:: Exercise material
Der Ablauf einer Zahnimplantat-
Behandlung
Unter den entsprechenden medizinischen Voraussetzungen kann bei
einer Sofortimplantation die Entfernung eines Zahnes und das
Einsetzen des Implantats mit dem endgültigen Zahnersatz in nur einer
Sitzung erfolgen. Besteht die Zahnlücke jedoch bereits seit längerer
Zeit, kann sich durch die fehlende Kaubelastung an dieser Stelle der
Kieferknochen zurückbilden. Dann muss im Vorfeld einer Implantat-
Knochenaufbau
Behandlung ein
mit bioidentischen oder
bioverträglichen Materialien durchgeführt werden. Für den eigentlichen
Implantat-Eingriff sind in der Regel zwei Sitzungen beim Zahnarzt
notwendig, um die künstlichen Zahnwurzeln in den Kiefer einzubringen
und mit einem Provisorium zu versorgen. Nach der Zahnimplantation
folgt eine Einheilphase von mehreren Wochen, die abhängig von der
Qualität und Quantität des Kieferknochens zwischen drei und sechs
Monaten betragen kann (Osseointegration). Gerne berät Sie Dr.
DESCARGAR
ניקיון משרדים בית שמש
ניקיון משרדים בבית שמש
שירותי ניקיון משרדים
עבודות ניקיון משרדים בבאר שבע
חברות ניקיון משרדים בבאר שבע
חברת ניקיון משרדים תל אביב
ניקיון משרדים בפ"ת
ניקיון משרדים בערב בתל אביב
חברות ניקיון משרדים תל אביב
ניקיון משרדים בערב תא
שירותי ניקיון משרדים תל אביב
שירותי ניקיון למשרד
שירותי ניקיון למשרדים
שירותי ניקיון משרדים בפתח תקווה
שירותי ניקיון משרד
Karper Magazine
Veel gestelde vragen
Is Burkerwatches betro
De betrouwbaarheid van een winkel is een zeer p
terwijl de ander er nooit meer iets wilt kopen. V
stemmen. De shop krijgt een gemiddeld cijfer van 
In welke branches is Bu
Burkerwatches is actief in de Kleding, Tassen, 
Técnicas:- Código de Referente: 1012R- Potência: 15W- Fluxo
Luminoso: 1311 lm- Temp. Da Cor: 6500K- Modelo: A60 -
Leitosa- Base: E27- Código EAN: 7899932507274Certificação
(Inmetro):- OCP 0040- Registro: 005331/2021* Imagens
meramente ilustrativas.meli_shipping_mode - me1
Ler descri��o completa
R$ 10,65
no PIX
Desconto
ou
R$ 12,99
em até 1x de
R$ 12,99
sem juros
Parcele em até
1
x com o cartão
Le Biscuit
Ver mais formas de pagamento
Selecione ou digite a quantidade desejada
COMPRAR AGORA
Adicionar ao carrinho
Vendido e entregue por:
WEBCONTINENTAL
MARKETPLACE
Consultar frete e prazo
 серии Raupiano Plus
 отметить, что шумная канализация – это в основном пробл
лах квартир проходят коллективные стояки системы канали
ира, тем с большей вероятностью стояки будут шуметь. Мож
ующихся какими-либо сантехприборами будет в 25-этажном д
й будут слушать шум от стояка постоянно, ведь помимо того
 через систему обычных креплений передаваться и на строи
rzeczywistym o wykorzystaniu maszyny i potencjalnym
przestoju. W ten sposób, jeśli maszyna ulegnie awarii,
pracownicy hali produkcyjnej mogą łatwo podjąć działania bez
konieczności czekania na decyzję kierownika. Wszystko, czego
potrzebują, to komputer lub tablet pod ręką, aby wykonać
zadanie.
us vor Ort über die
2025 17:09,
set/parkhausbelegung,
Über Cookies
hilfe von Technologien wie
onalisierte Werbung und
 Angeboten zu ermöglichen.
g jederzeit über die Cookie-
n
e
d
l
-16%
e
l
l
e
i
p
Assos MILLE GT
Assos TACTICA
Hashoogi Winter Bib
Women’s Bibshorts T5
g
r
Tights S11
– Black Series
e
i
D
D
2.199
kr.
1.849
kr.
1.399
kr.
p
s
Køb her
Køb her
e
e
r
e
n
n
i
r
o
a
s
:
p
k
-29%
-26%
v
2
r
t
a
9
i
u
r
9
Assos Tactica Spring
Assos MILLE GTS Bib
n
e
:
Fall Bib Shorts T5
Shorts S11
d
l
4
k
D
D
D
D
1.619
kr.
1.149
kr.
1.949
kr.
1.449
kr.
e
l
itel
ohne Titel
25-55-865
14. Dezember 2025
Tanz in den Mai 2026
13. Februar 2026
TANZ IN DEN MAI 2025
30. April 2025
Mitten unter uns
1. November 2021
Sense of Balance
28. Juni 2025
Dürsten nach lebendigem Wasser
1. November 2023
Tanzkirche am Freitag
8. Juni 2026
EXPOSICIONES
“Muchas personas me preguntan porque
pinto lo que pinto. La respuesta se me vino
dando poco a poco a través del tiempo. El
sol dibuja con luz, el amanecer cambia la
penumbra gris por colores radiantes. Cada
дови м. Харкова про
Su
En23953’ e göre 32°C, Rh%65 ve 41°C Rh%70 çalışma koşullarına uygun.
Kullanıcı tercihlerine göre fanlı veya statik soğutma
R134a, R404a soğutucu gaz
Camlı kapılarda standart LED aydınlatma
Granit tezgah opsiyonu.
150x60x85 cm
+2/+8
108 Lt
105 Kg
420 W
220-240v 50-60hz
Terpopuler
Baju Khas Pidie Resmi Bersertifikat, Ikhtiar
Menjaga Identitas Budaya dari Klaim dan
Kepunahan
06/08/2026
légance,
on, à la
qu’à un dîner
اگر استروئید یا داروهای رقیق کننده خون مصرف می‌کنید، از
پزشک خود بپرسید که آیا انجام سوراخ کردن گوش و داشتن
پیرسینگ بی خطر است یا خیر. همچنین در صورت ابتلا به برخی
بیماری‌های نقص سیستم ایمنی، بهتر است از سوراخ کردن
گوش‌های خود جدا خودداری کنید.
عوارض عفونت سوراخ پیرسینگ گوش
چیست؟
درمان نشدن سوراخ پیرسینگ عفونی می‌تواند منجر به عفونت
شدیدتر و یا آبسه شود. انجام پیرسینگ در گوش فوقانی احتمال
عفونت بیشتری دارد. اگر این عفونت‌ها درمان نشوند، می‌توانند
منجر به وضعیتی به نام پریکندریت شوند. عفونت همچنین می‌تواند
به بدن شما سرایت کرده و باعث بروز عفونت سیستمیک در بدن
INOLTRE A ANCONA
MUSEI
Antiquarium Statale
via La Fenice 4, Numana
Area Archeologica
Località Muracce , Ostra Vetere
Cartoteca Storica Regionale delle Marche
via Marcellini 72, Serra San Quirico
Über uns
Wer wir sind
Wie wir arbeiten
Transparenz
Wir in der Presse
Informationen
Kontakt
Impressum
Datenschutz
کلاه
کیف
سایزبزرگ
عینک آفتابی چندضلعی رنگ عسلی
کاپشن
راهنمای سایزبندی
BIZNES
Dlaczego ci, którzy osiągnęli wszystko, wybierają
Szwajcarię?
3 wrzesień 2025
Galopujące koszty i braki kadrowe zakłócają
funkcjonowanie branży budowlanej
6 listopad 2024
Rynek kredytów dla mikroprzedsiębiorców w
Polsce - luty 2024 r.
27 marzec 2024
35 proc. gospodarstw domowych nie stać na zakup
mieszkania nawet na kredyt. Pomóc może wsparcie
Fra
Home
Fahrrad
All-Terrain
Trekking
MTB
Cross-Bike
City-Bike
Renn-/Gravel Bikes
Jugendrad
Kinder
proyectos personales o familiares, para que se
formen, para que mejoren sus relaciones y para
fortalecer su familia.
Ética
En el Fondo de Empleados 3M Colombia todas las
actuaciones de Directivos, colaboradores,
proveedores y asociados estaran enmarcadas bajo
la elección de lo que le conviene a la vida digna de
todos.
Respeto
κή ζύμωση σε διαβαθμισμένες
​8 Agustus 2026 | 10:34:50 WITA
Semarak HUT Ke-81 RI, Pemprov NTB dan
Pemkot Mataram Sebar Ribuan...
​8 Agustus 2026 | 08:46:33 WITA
::::
# [Directive]
Only the lines from the start of the data to the line holding "Leitosa- Base: E27- Código" are wanted; return them exactly, both ends included.

# [Exercise output]
Der Ablauf einer Zahnimplantat-
Behandlung
Unter den entsprechenden medizinischen Voraussetzungen kann bei
einer Sofortimplantation die Entfernung eines Zahnes und das
Einsetzen des Implantats mit dem endgültigen Zahnersatz in nur einer
Sitzung erfolgen. Besteht die Zahnlücke jedoch bereits seit längerer
Zeit, kann sich durch die fehlende Kaubelastung an dieser Stelle der
Kieferknochen zurückbilden. Dann muss im Vorfeld einer Implantat-
Knochenaufbau
Behandlung ein
mit bioidentischen oder
bioverträglichen Materialien durchgeführt werden. Für den eigentlichen
Implantat-Eingriff sind in der Regel zwei Sitzungen beim Zahnarzt
notwendig, um die künstlichen Zahnwurzeln in den Kiefer einzubringen
und mit einem Provisorium zu versorgen. Nach der Zahnimplantation
folgt eine Einheilphase von mehreren Wochen, die abhängig von der
Qualität und Quantität des Kieferknochens zwischen drei und sechs
Monaten betragen kann (Osseointegration). Gerne berät Sie Dr.
DESCARGAR
ניקיון משרדים בית שמש
ניקיון משרדים בבית שמש
שירותי ניקיון משרדים
עבודות ניקיון משרדים בבאר שבע
חברות ניקיון משרדים בבאר שבע
חברת ניקיון משרדים תל אביב
ניקיון משרדים בפ"ת
ניקיון משרדים בערב בתל אביב
חברות ניקיון משרדים תל אביב
ניקיון משרדים בערב תא
שירותי ניקיון משרדים תל אביב
שירותי ניקיון למשרד
שירותי ניקיון למשרדים
שירותי ניקיון משרדים בפתח תקווה
שירותי ניקיון משרד
Karper Magazine
Veel gestelde vragen
Is Burkerwatches betro
De betrouwbaarheid van een winkel is een zeer p
terwijl de ander er nooit meer iets wilt kopen. V
stemmen. De shop krijgt een gemiddeld cijfer van 
In welke branches is Bu
Burkerwatches is actief in de Kleding, Tassen, 
Técnicas:- Código de Referente: 1012R- Potência: 15W- Fluxo
Luminoso: 1311 lm- Temp. Da Cor: 6500K- Modelo: A60 -
Leitosa- Base: E27- Código EAN: 7899932507274Certificação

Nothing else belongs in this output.